The RSX Type-S had a 200 hp (150 kW) (2002–2004) K20A2 or 210 hp (160 kW) in 2005-2006 K20Z1 engine and a short-throw 6-speed manual transmission. In 2005 the RSX Type-S received the camshafts, b-pipe and muffler, 4.7 final drive ratio, crankshaft pulley and the intake snorkel duct from the Japanese model Honda Integra Type-R. The "Type R" sold in Oceania is very similar to the "Type-S" sold in North America, and the Integra line naming in Oceania has recently been realigned to be similar with North American conventions.

Canada

Canada had three models: Base (cloth interior, no sunroof, 15 inch steel wheels with wheel covers), Premium (leather interior, sunroof, 16 inch alloy wheels) and Type S. In other places, (e.g. Hong Kong, Singapore) only the base version is available. 2005-2006 models had an optional A-Spec front/side/rear lip kit. The A-Spec package was available to the Premium/Type-S models. Wheel types varied according to model year. 2002-2004 models had either steel wheels or 16 inch 5 spoke alloy wheel. 2005-2006 had three types: 16 inch 12 spoke base, 16 inch 7 spoke premium, 17 inch 5 spoke Type-S.

Oceania

Australia had three models of the Integra. They were simply named Integra, Integra Luxury, and Integra Type-R. The base Integra was simply the JDM Type iS, while the Luxury added accessories like leather seats, sunroof, and side driver/passenger airbags. Australian Type-Rs did not have the JDM specifications, they lacked the Brembo braking system, K20A 220PS engine, and the 17 inch 5 spoke alloy wheels (Regular 16 inch 5 spokes were mounted, painted in gun metal or white). However, the Australian Type-R does still retain the JDM's helical limited slip differential. The Honda Integra Type-R was dropped in 2004, and was replaced by the Integra Type-S. The Type-S was mechanically identical to the USDM Acura RSX (though it did lack cruise control like all Integras), but badged like the JDM Type-S.

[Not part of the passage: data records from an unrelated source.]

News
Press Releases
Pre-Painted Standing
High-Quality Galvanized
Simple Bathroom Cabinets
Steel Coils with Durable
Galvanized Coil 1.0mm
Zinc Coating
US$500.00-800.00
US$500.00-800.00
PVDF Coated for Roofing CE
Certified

New Zealand only had two models, the Integra VTi and Type-R. Type-R was also replaced by the Type-S like Australia in 2004. NZDM Type-Rs was the same as AUDM, but did not have ABS.

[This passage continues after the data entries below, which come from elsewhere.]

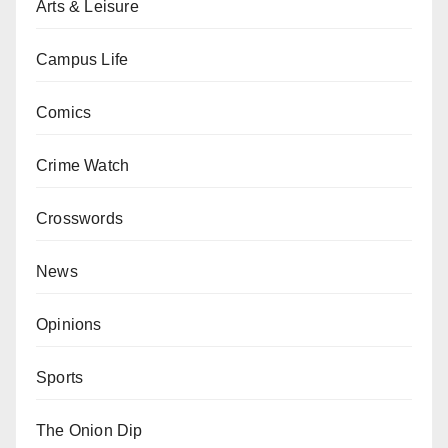
Arts & Leisure
Campus Life
Comics
Crime Watch
Crosswords
News
Opinions
Sports
The Onion Dip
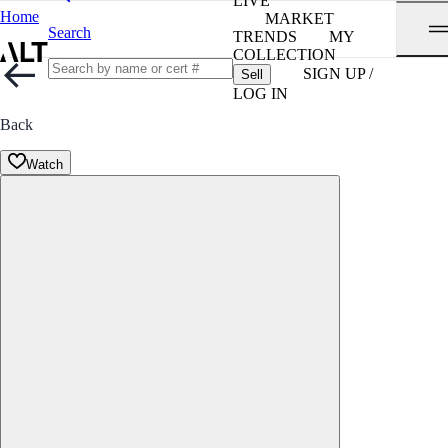
LIVE
Home
MARKET
Search
TRENDS
MY
COLLECTION
SIGN UP /
Sell
LOG IN
Back
Watch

2005 Acura RSX Premium edition, with A-Spec bodykit and Type-R wing spoiler. 
2005-06 Acura RSX Type-S, with stock trunk lip and Type-R wing. 
Canadian 2004 RSX Type-S Interior 

Performance[edit]

  • 0-60 mph: 6.9 sec (2002-06 BASE)
  • 0-60 mph: 6.1 sec (2002-04 TYPE -S)
  • 0-60 mph: 6.0 sec (2005-06 TYPE -S)[1]
  • Top speed : (drag limited) 145 mph (233 km/h)[1]
  • Standing 1/4-mile: 15.8 sec(2002-06 BASE)
  • Standing 1/4-mile: 15.1 sec(2002-04 TYPE -S)
  • Standing 1/4-mile: 14.9 sec(2005-06 TYPE -S) @ 95 mph[1]
  • 70 mph-0 mph braking distance : 181 ft (55 m) [1]
  • 300 feet (91 m) skidpad : 0.86 g [1]
  • EPA Fuel Economy: 24 mpg-US (9.8 L/100 km; 29 mpg-imp) city/31 mpg-US (7.6 L/100 km; 37 mpg-imp) highway[2]

Replacement[edit]

Although it had been a relatively strong seller for Honda, the RSX did not fit within the confines of Acura's re-structured market strategy, formulated after the decision to take the Acura brand worldwide (previously, the Acura nameplate has appeared only in North America, elsewhere in the world the same models are sold as Hondas). With the introduction of the similarly powerful and less expensive 2006 model-year Honda Civic Si to the marketplace, the decision was made to discontinue production of the RSX, with the final units built in summer 2006. The last one rolled off the assembly line on July 7, 2006. Because of its lower pricing and longer list of available options, Honda considered the new Civic Si to be a more viable choice for performance minded young men(or women), who were the most common buyers of RSXs. The TSX would replace the Acura RSX as Acura's entry level nameplate starting in 2007.

Racing[edit]

Acura won the Manufacturers' Championship of the SCCA World Challenge Touring Car class in 2006, running both RSXs and TSXs. RSX drivers finished in 5th and 9th in the Drivers' Championship.[3] Kensai Racing is using RSXs and TSXs in the KONI Challenge Series.[4] Badged as a Honda, the DC5 won the British Touring Car Championship with Matt Neal in 2005 and 2006, for Team Dynamics (branded as Team Halfords after the title sponsor).